§ **Data excerpts**
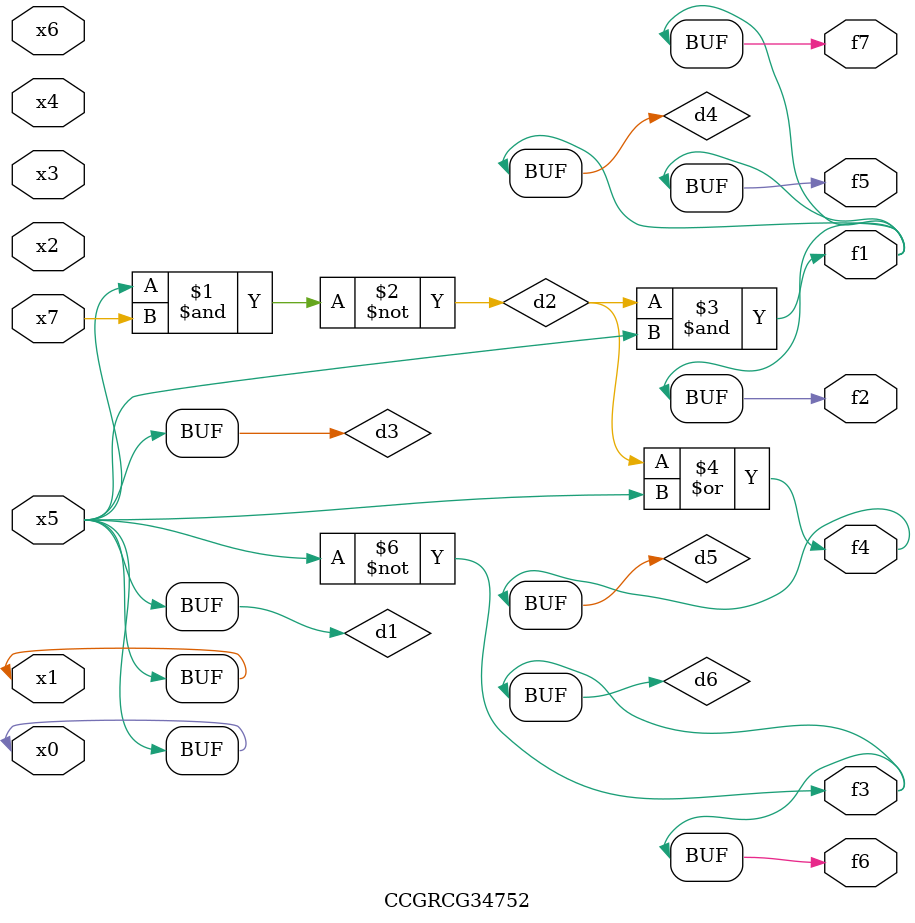
<source format=v>
module CCGRCG34752(
	input x0, x1, x2, x3, x4, x5, x6, x7,
	output f1, f2, f3, f4, f5, f6, f7
);

	wire d1, d2, d3, d4, d5, d6;

	buf (d1, x0, x5);
	nand (d2, x5, x7);
	buf (d3, x0, x1);
	and (d4, d2, d3);
	or (d5, d2, d3);
	nor (d6, d1, d3);
	assign f1 = d4;
	assign f2 = d4;
	assign f3 = d6;
	assign f4 = d5;
	assign f5 = d4;
	assign f6 = d6;
	assign f7 = d4;
endmodule

</source>
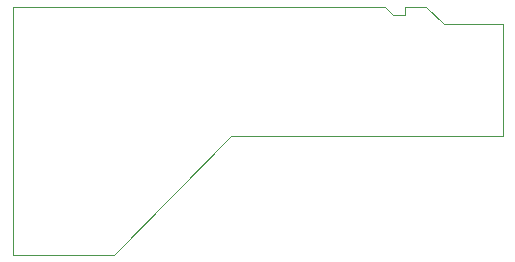
<source format=gbr>
%TF.GenerationSoftware,KiCad,Pcbnew,(7.0.0-0)*%
%TF.CreationDate,2023-03-05T17:29:21+01:00*%
%TF.ProjectId,microsdcard_sub,6d696372-6f73-4646-9361-72645f737562,rev?*%
%TF.SameCoordinates,Original*%
%TF.FileFunction,Profile,NP*%
%FSLAX46Y46*%
G04 Gerber Fmt 4.6, Leading zero omitted, Abs format (unit mm)*
G04 Created by KiCad (PCBNEW (7.0.0-0)) date 2023-03-05 17:29:21*
%MOMM*%
%LPD*%
G01*
G04 APERTURE LIST*
%TA.AperFunction,Profile*%
%ADD10C,0.050000*%
%TD*%
G04 APERTURE END LIST*
D10*
X82250000Y-69500000D02*
X85750000Y-69500000D01*
X72375000Y-79575000D02*
X82250000Y-69500000D01*
X63800000Y-79575000D02*
X72375000Y-79575000D01*
X63750000Y-58500000D02*
X63800000Y-79575000D01*
X85750000Y-58500000D02*
X63750000Y-58500000D01*
X85750000Y-58500000D02*
X95250000Y-58500000D01*
X105250000Y-69500000D02*
X85750000Y-69500000D01*
X105250000Y-60000000D02*
X105250000Y-69500000D01*
X100250000Y-60000000D02*
X105250000Y-60000000D01*
X98750000Y-58500000D02*
X100250000Y-60000000D01*
X97000000Y-58500000D02*
X98750000Y-58500000D01*
X97000000Y-59250000D02*
X97000000Y-58500000D01*
X96000000Y-59250000D02*
X97000000Y-59250000D01*
X95250000Y-58500000D02*
X96000000Y-59250000D01*
M02*

</source>
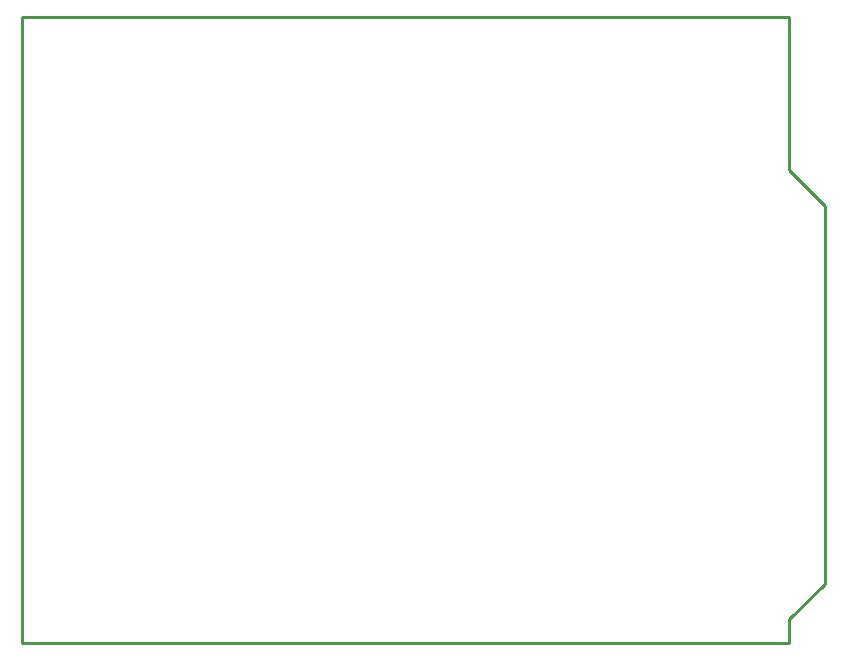
<source format=gko>
G04 Layer_Color=16711935*
%FSLAX25Y25*%
%MOIN*%
G70*
G01*
G75*
%ADD27C,0.01000*%
D27*
X0Y190945D02*
Y208661D01*
X255906D01*
Y157480D02*
Y208661D01*
Y157480D02*
X267717Y145669D01*
Y19685D02*
Y145669D01*
X255906Y7874D02*
X267717Y19685D01*
X255906Y0D02*
Y7874D01*
X0Y0D02*
X255906D01*
X0D02*
Y190945D01*
M02*

</source>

§ **Problem details**
Omitting all pictures, reproduce the records above in their entirety.

§ **Problem solution**
<source format=v>
module CCGRCG34752(
	input x0, x1, x2, x3, x4, x5, x6, x7,
	output f1, f2, f3, f4, f5, f6, f7
);

	wire d1, d2, d3, d4, d5, d6;

	buf (d1, x0, x5);
	nand (d2, x5, x7);
	buf (d3, x0, x1);
	and (d4, d2, d3);
	or (d5, d2, d3);
	nor (d6, d1, d3);
	assign f1 = d4;
	assign f2 = d4;
	assign f3 = d6;
	assign f4 = d5;
	assign f5 = d4;
	assign f6 = d6;
	assign f7 = d4;
endmodule

</source>
<source format=gbr>
%TF.GenerationSoftware,KiCad,Pcbnew,(7.0.0-0)*%
%TF.CreationDate,2023-03-05T17:29:21+01:00*%
%TF.ProjectId,microsdcard_sub,6d696372-6f73-4646-9361-72645f737562,rev?*%
%TF.SameCoordinates,Original*%
%TF.FileFunction,Profile,NP*%
%FSLAX46Y46*%
G04 Gerber Fmt 4.6, Leading zero omitted, Abs format (unit mm)*
G04 Created by KiCad (PCBNEW (7.0.0-0)) date 2023-03-05 17:29:21*
%MOMM*%
%LPD*%
G01*
G04 APERTURE LIST*
%TA.AperFunction,Profile*%
%ADD10C,0.050000*%
%TD*%
G04 APERTURE END LIST*
D10*
X82250000Y-69500000D02*
X85750000Y-69500000D01*
X72375000Y-79575000D02*
X82250000Y-69500000D01*
X63800000Y-79575000D02*
X72375000Y-79575000D01*
X63750000Y-58500000D02*
X63800000Y-79575000D01*
X85750000Y-58500000D02*
X63750000Y-58500000D01*
X85750000Y-58500000D02*
X95250000Y-58500000D01*
X105250000Y-69500000D02*
X85750000Y-69500000D01*
X105250000Y-60000000D02*
X105250000Y-69500000D01*
X100250000Y-60000000D02*
X105250000Y-60000000D01*
X98750000Y-58500000D02*
X100250000Y-60000000D01*
X97000000Y-58500000D02*
X98750000Y-58500000D01*
X97000000Y-59250000D02*
X97000000Y-58500000D01*
X96000000Y-59250000D02*
X97000000Y-59250000D01*
X95250000Y-58500000D02*
X96000000Y-59250000D01*
M02*

</source>
<source format=gko>
G04 Layer_Color=16711935*
%FSLAX25Y25*%
%MOIN*%
G70*
G01*
G75*
%ADD27C,0.01000*%
D27*
X0Y190945D02*
Y208661D01*
X255906D01*
Y157480D02*
Y208661D01*
Y157480D02*
X267717Y145669D01*
Y19685D02*
Y145669D01*
X255906Y7874D02*
X267717Y19685D01*
X255906Y0D02*
Y7874D01*
X0Y0D02*
X255906D01*
X0D02*
Y190945D01*
M02*

</source>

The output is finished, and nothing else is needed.